**WORK REQUEST**:
Repeat the entries exactly, and do not carry the pictures over.

**EXERCISE DATA**:
Content starts

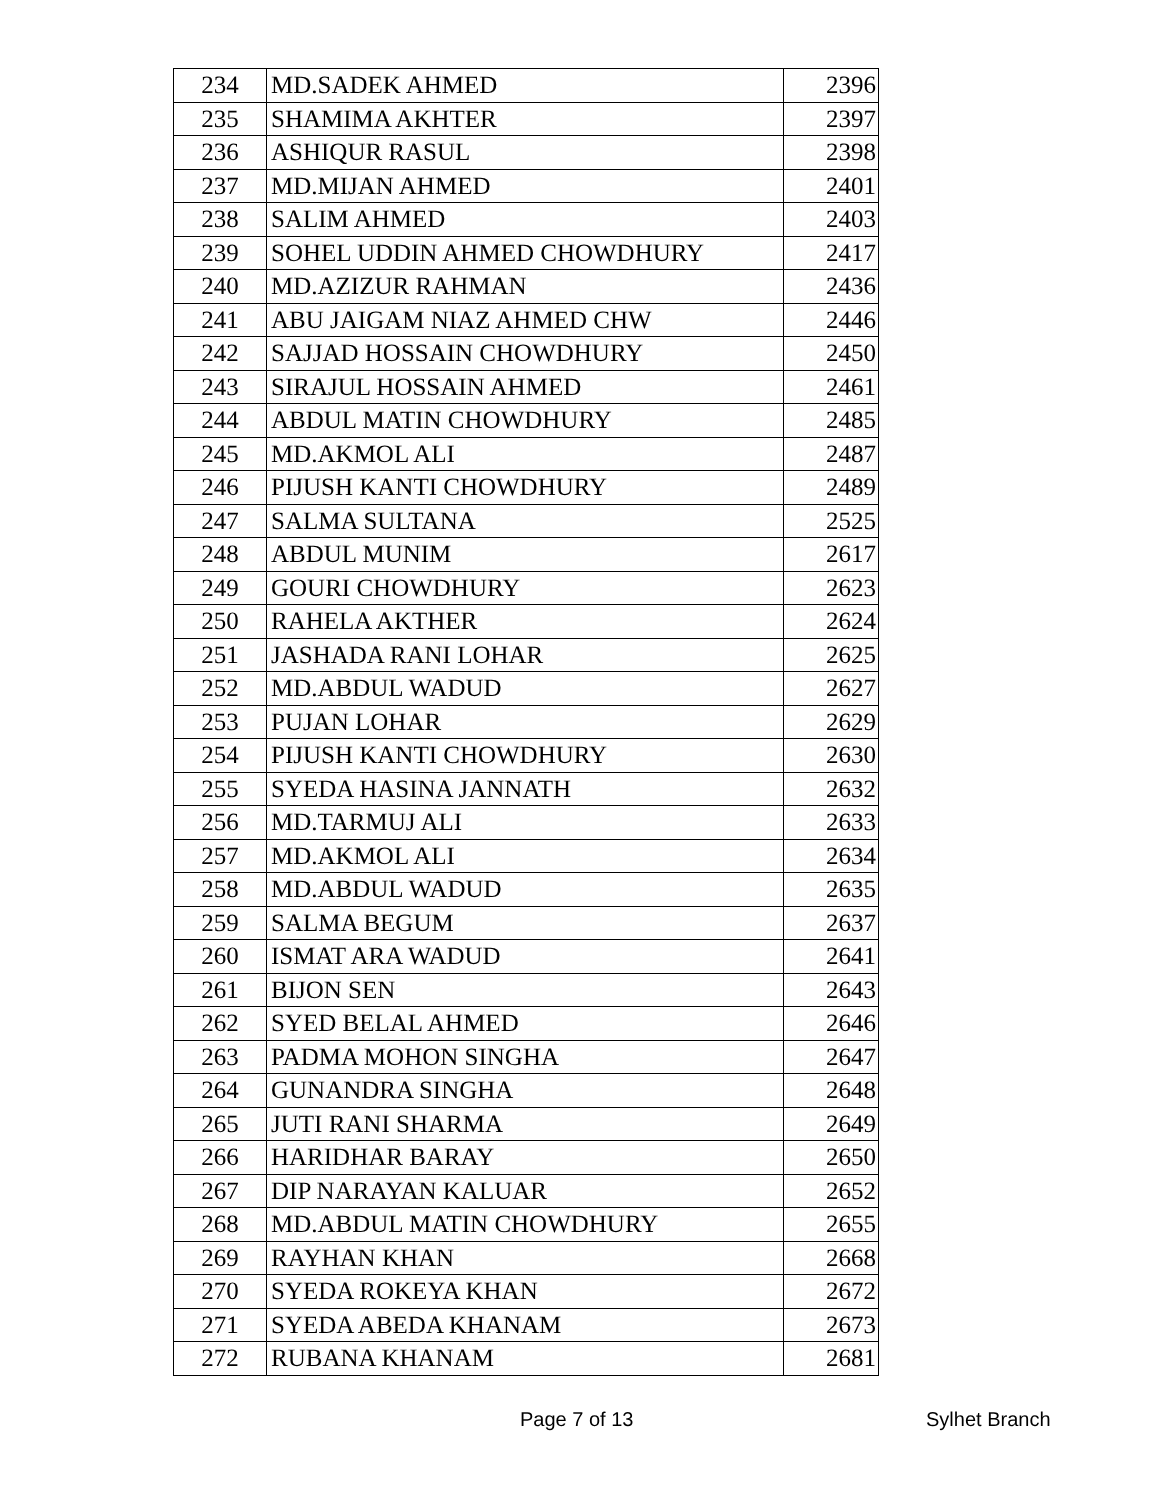| 234 | MD.SADEK AHMED | 2396 |
| 235 | SHAMIMA AKHTER | 2397 |
| 236 | ASHIQUR RASUL | 2398 |
| 237 | MD.MIJAN AHMED | 2401 |
| 238 | SALIM AHMED | 2403 |
| 239 | SOHEL UDDIN AHMED CHOWDHURY | 2417 |
| 240 | MD.AZIZUR RAHMAN | 2436 |
| 241 | ABU JAIGAM NIAZ AHMED CHW | 2446 |
| 242 | SAJJAD HOSSAIN CHOWDHURY | 2450 |
| 243 | SIRAJUL HOSSAIN AHMED | 2461 |
| 244 | ABDUL MATIN CHOWDHURY | 2485 |
| 245 | MD.AKMOL ALI | 2487 |
| 246 | PIJUSH KANTI CHOWDHURY | 2489 |
| 247 | SALMA SULTANA | 2525 |
| 248 | ABDUL MUNIM | 2617 |
| 249 | GOURI CHOWDHURY | 2623 |
| 250 | RAHELA AKTHER | 2624 |
| 251 | JASHADA RANI LOHAR | 2625 |
| 252 | MD.ABDUL WADUD | 2627 |
| 253 | PUJAN LOHAR | 2629 |
| 254 | PIJUSH KANTI CHOWDHURY | 2630 |
| 255 | SYEDA HASINA JANNATH | 2632 |
| 256 | MD.TARMUJ ALI | 2633 |
| 257 | MD.AKMOL ALI | 2634 |
| 258 | MD.ABDUL WADUD | 2635 |
| 259 | SALMA BEGUM | 2637 |
| 260 | ISMAT ARA WADUD | 2641 |
| 261 | BIJON SEN | 2643 |
| 262 | SYED BELAL AHMED | 2646 |
| 263 | PADMA MOHON SINGHA | 2647 |
| 264 | GUNANDRA SINGHA | 2648 |
| 265 | JUTI RANI SHARMA | 2649 |
| 266 | HARIDHAR BARAY | 2650 |
| 267 | DIP NARAYAN KALUAR | 2652 |
| 268 | MD.ABDUL MATIN CHOWDHURY | 2655 |
| 269 | RAYHAN KHAN | 2668 |
| 270 | SYEDA ROKEYA KHAN | 2672 |
| 271 | SYEDA ABEDA KHANAM | 2673 |
| 272 | RUBANA KHANAM | 2681 |
Page 7 of 13 Sylhet Branch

Content ends

**WRITTEN SOLUTION**:
| 234 | MD.SADEK AHMED | 2396 |
| 235 | SHAMIMA AKHTER | 2397 |
| 236 | ASHIQUR RASUL | 2398 |
| 237 | MD.MIJAN AHMED | 2401 |
| 238 | SALIM AHMED | 2403 |
| 239 | SOHEL UDDIN AHMED CHOWDHURY | 2417 |
| 240 | MD.AZIZUR RAHMAN | 2436 |
| 241 | ABU JAIGAM NIAZ AHMED CHW | 2446 |
| 242 | SAJJAD HOSSAIN CHOWDHURY | 2450 |
| 243 | SIRAJUL HOSSAIN AHMED | 2461 |
| 244 | ABDUL MATIN CHOWDHURY | 2485 |
| 245 | MD.AKMOL ALI | 2487 |
| 246 | PIJUSH KANTI CHOWDHURY | 2489 |
| 247 | SALMA SULTANA | 2525 |
| 248 | ABDUL MUNIM | 2617 |
| 249 | GOURI CHOWDHURY | 2623 |
| 250 | RAHELA AKTHER | 2624 |
| 251 | JASHADA RANI LOHAR | 2625 |
| 252 | MD.ABDUL WADUD | 2627 |
| 253 | PUJAN LOHAR | 2629 |
| 254 | PIJUSH KANTI CHOWDHURY | 2630 |
| 255 | SYEDA HASINA JANNATH | 2632 |
| 256 | MD.TARMUJ ALI | 2633 |
| 257 | MD.AKMOL ALI | 2634 |
| 258 | MD.ABDUL WADUD | 2635 |
| 259 | SALMA BEGUM | 2637 |
| 260 | ISMAT ARA WADUD | 2641 |
| 261 | BIJON SEN | 2643 |
| 262 | SYED BELAL AHMED | 2646 |
| 263 | PADMA MOHON SINGHA | 2647 |
| 264 | GUNANDRA SINGHA | 2648 |
| 265 | JUTI RANI SHARMA | 2649 |
| 266 | HARIDHAR BARAY | 2650 |
| 267 | DIP NARAYAN KALUAR | 2652 |
| 268 | MD.ABDUL MATIN CHOWDHURY | 2655 |
| 269 | RAYHAN KHAN | 2668 |
| 270 | SYEDA ROKEYA KHAN | 2672 |
| 271 | SYEDA ABEDA KHANAM | 2673 |
| 272 | RUBANA KHANAM | 2681 |
Page 7 of 13 Sylhet Branch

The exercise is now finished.